New pieces on offense lead to plenty of questions for Redskins at OTAs

Alex Smith in, Kirk Cousins out.

That's certainly the headline, but there are plenty of other questions for the Redskins, particularly on the offensive side of the ball.

For the last two seasons, most of the questions going into OTAs for Washington came from the defensive side of the ball. After consecutive drafts with a first-round defensive lineman selection, the defense should be much improved. 

On offense, however, there are a lot of new parts. 

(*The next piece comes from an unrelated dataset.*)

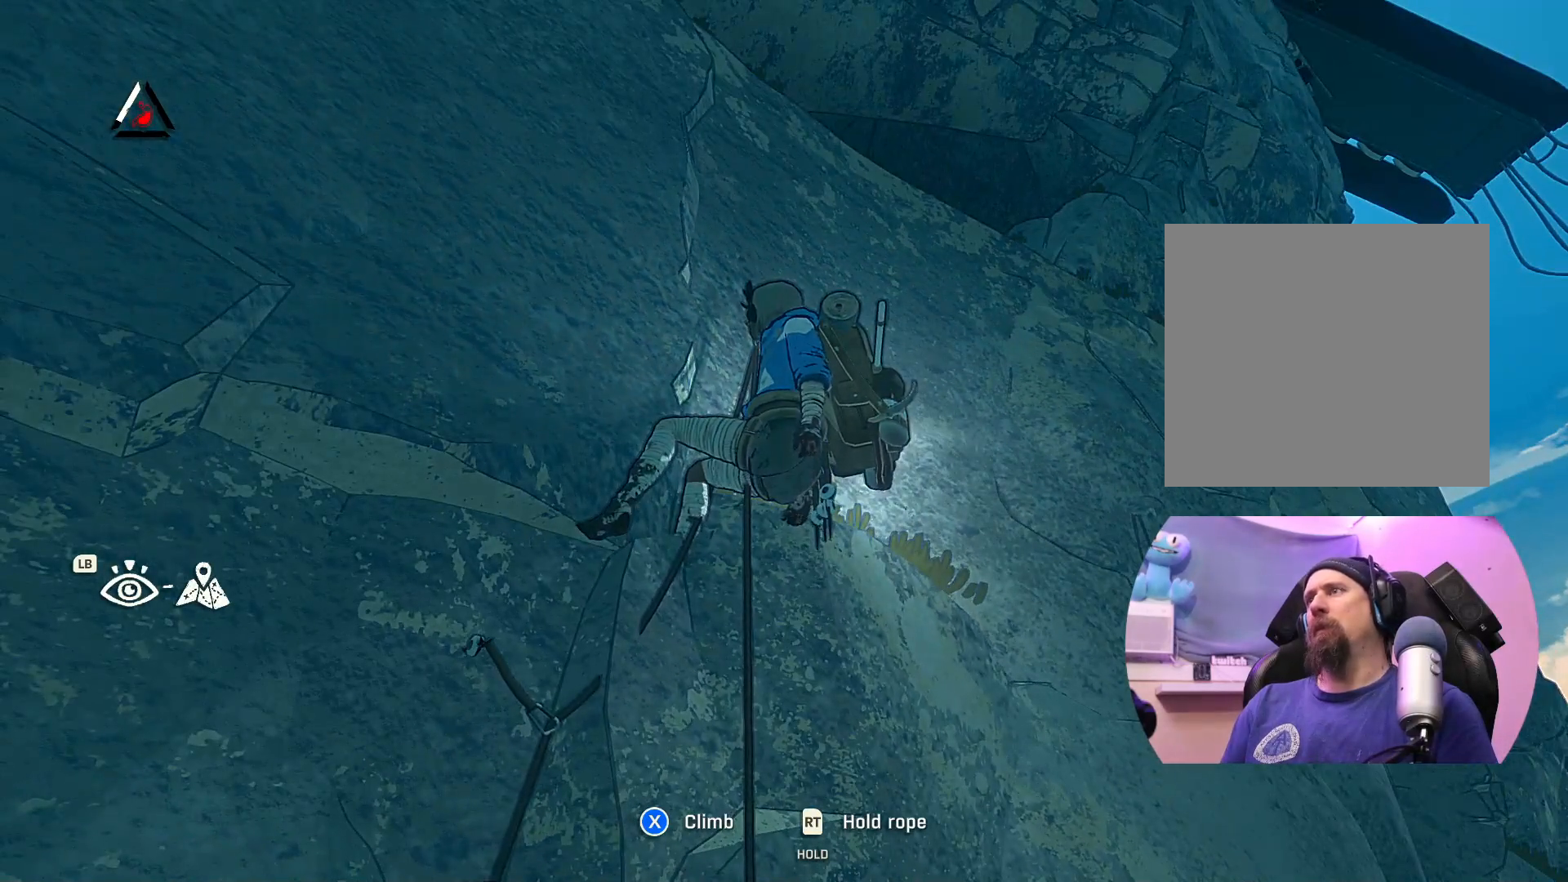
{"buttons": [], "left_stick": "center", "right_stick": "left", "events": [[400, "right_stick", "left"]]}
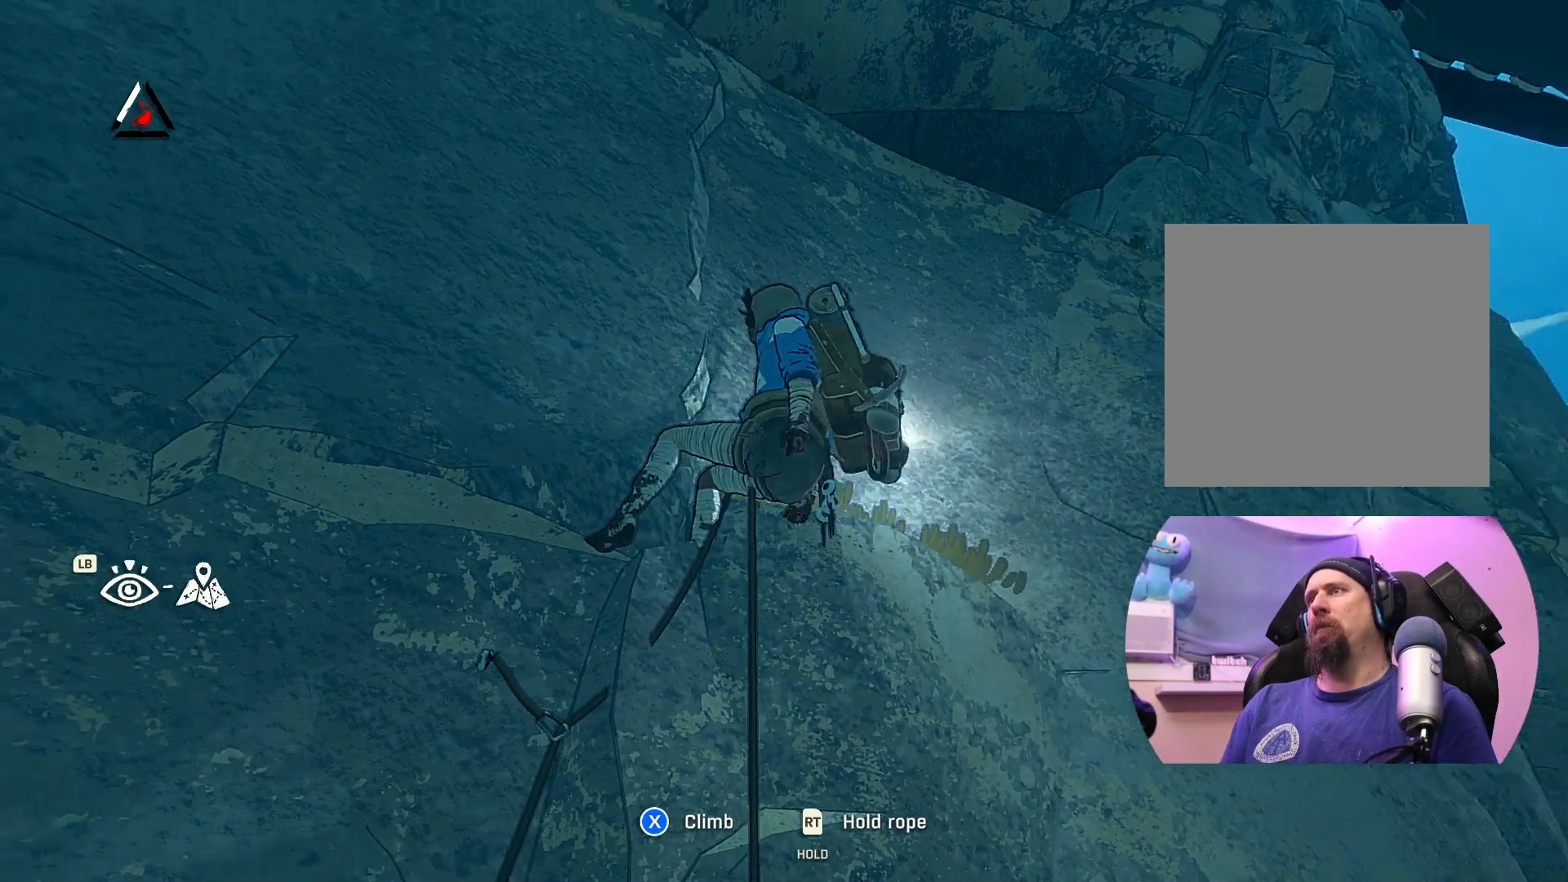
{"buttons": [], "left_stick": "center", "right_stick": "left", "events": []}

  1. The headliner - No position in sports is as important as NFL quarterback. This will be Alex Smith's first action in a Redskins uniform with media present. The 34-year-old veteran is coming off the best season of his career, and if he can continue that level of accuracy and play-making, the Redskins could be poised for an explosive year.
  2. The speedster - Washington's wideouts lacked separation in 2017. It was apparent through much of the year, and likely played a roll in some of Kirk Cousins' reluctance to make tough throws. Free agent addition Paul Richardson is supposed to help, immediately. He has elite deep speed and the 'Skins brass hopes he can bring a similar element to the offense that DeSean Jackson provided a few years back. Time to prove it Paul. 
  3. The injuries - There are big reasons for concern, namely two very large men in Jordan Reed and Trent Williams. Reed will not participate in OTAs, and has been dealing with a foot/toe injury for the better part of a year. Williams, who seems highly unlikely to attend OTAs, underwent knee surgery in January. Beyond Smith, Reed and Williams are probably the two most important offensive players on the Redskins. OTAs aren't important, Reed and Williams participating, or even attending, OTAs is not important. Both men being healthy and ready to go in September is quite important. 
  4. The Rookie - Has Derrius Guice become the most popular player on the Redskins? Maybe. The dynamic rookie running back, with an interesting draft weekend slide, has the charisma and ability to be a star. The "off-field concerns" that hurt his draft status seem like myths at this point, but there was some injury concern his junior season at LSU (see video above). Guice has an opportunity to be a huge part of the Redskins offense, and all eyes will be watching the rookie. 
  5. The leap? - In 2017, Josh Doctson showed flashes of the player that warranted a first-round pick in 2016. Will 2018 be the year he proves it, week after week, game after game? Getting off to a good start with Smith should help, and even more important would be an injury-free offseason. 

There are questions for the defense too, particularly at cornerback after Josh Norman, but this year, the offense has more new parts.